– Спасибо за комплимент. Меня чаще называют демоном-искусителем.
– В нашем суматошном, противоречивом мире одно второго не исключает. Что-то ещё?
– Совершеннейший пустяк – пожелание о включении в текст отречения вот этих условий…
Рузский, прежде чем взять протянутую бумагу, аккуратно протёр стекла и глубже насадил на нос тонкую дужку очков, осторожно, словно это была крапива или терновник, принял листок, вчитался, поднял брови и исподлобья бросил взгляд на собеседника.
– Хм… Вам не кажется это слишком… смелым.
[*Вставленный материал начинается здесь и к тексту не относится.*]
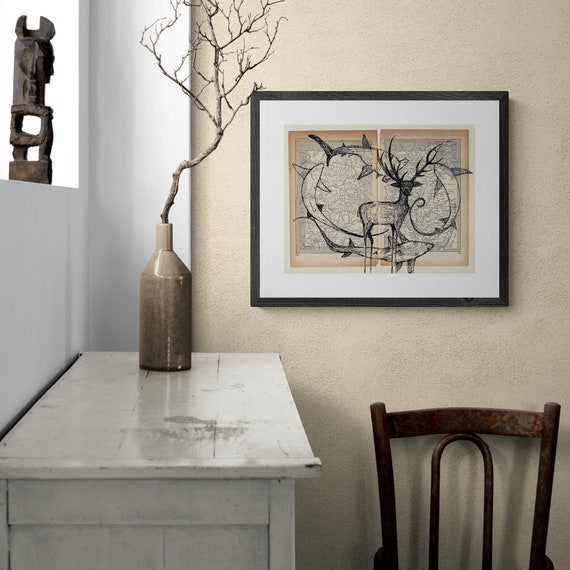
Identify the location of 1 top of chair. (482, 433).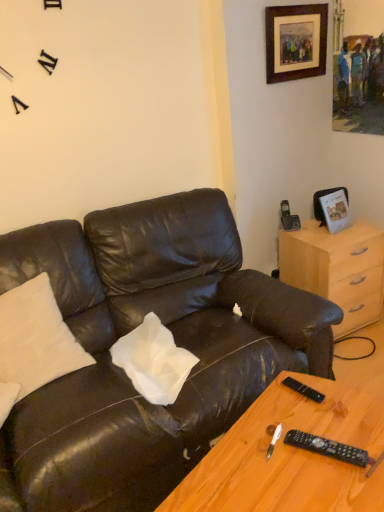
Question: Is matte black leather couch at center wider or thinner than black plastic remote at lower right, positioned as the 2th remote in bottom-to-top order?

Choices:
 (A) wide
 (B) thin

Answer: (A)

Question: Do you think matte black leather couch at center is within black plastic remote at lower right, positioned as the 2th remote in bottom-to-top order, or outside of it?

Choices:
 (A) outside
 (B) inside

Answer: (A)

Question: Which object is the farthest from the white soft pillow at upper left?

Choices:
 (A) wooden table at lower right
 (B) matte black leather couch at center
 (C) black plastic remote at lower right, which is the second remote from top to bottom
 (D) light wood/finish dresser at right
 (E) wooden framed artwork at upper right, the second picture frame in the bottom-to-top sequence

Answer: (E)

Question: Considering the real-world distances, which object is farthest from the wooden table at lower right?

Choices:
 (A) wooden framed artwork at upper right, the 1th picture frame in the top-to-bottom sequence
 (B) black plastic remote at lower right, arranged as the 1th remote when viewed from the back
 (C) black plastic remote at lower right, acting as the second remote starting from the back
 (D) light wood/finish dresser at right
 (E) white soft pillow at upper left

Answer: (A)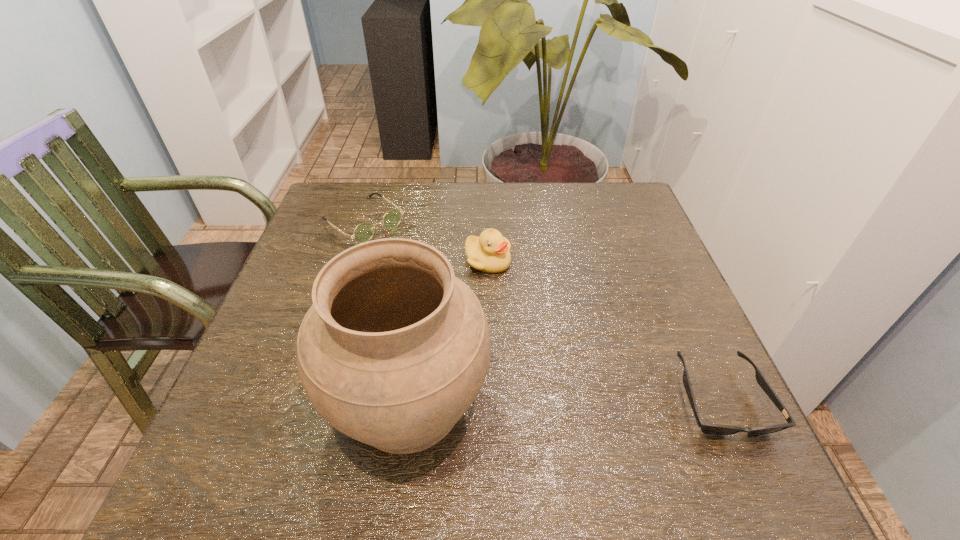
I want to click on urn, so click(x=394, y=350).

Locate an element on the screen. The height and width of the screenshot is (540, 960). the shortest object is located at coordinates (714, 429).

What are the coordinates of `sunglasses` in the screenshot? It's located at (714, 429).

At what (x,y) coordinates should I click in order to perform the action: click on duckling. Please return your answer as a coordinate pair (x, y). Looking at the image, I should click on (490, 252).

This screenshot has width=960, height=540. Identify the location of the second shortest object. pos(364,231).

At what (x,y) coordinates should I click in order to perform the action: click on free space located on the right of the urn. Please return your answer as a coordinate pair (x, y). The width and height of the screenshot is (960, 540). Looking at the image, I should click on (567, 403).

Where is `vacant space located on the front-facing side of the duckling`? vacant space located on the front-facing side of the duckling is located at coordinates (540, 357).

Locate an element on the screen. Image resolution: width=960 pixels, height=540 pixels. vacant space located on the front-facing side of the duckling is located at coordinates (510, 302).

Locate an element on the screen. blank area located 0.400m on the front-facing side of the duckling is located at coordinates (575, 424).

Find the location of `free region located 0.370m on the lenses of the spectacles`. free region located 0.370m on the lenses of the spectacles is located at coordinates (487, 319).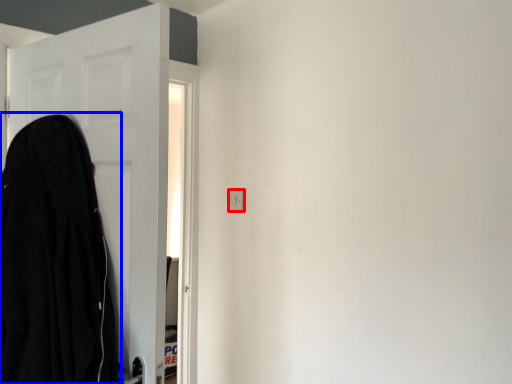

– Настало такое время. Предполагаю, при включении в текст перечисленных условий у самодержца станет меньше возражений по существу предлагаемой, как бы поточнее выразиться, сделки… А ведь именно это – наша конечная цель, не так ли? Или вы намерены дискутировать с царем на этой Богом забытой станции до лета?
– С Родзянко согласовано?
– Зачем?
– Вы меня удивляете.
– Во время революции согласовывать что-либо нужно с теми, кто имеет возможность подкрепить свою точку зрения военной силой. Сколько у Родзянко батальонов?
Рузский вида не подал, но по легкой усмешке было заметно, что генерал польщён. Думские политики и высокие сановники относились к армии, как к разовому резиновому изделию, отводя ей сугубо утилитарную роль «иди сюда – подай – пошёл прочь». Дурацкий постулат «армия вне политики» странным образом зомбировал господ, рвущихся к власти, заставляя смотреть на вооруженную, самую главную политическую силу любого государства свысока и с откровенным пренебрежением. А тут генерал встретил абсолютно логичную и комплементарную точку зрения – прав тот, у кого больше батальонов. Помня это, вставить шпильку заносчивым думцам, сославшись на рекомендации союзников – что может быть приятнее?
– Хорошо, мистер Кеннеди, я постараюсь включить в текст отречения ваши условия. Но ничего не обещаю. Государь непредсказуем и капризен, как дитя.
– Нет проблем, мистер Рузский. Нас устроит любой результат, в том числе отрицательный.
– Даже так?
– А что тут удивительного? С точки зрения максимизации прибыли нам могут быть одинаково полезны как новое, демократическое, пока еще слабое и неуверенное в себе правительство, так и самодержец, напуганный вами до смерти, лишенный привычной поддержки, а потому готовый на любые компромиссы и уступки, лишь бы этот кошмар не повторился…
Рузского передернуло от таких откровений. Конечно, он – не мальчик и прекрасно понимал шкурные мотивы британцев, французов и американцев. Но в приличных домах не принято называть задницу задницей, даже если она на самом видном месте. А тут – так по-деревенски грубо! Нет, всё-таки американцы – дикари. Никакого светского лоска.
– Через четверть часа я должен быть у его величества. Желаете присутствовать?
– В каком качестве, простите? Нет-нет, считаю, что этот раунд мне лучше провести в тени. Присутствие прессы, тем более иностранной, на столь интимном мероприятии может непредсказуемо повлиять на царское поведение. А зачем нам лишние проблемы?
– Да, лишние заботы нам ни к чему. Не знаем, как с этими справиться. Пожелайте мне удачи.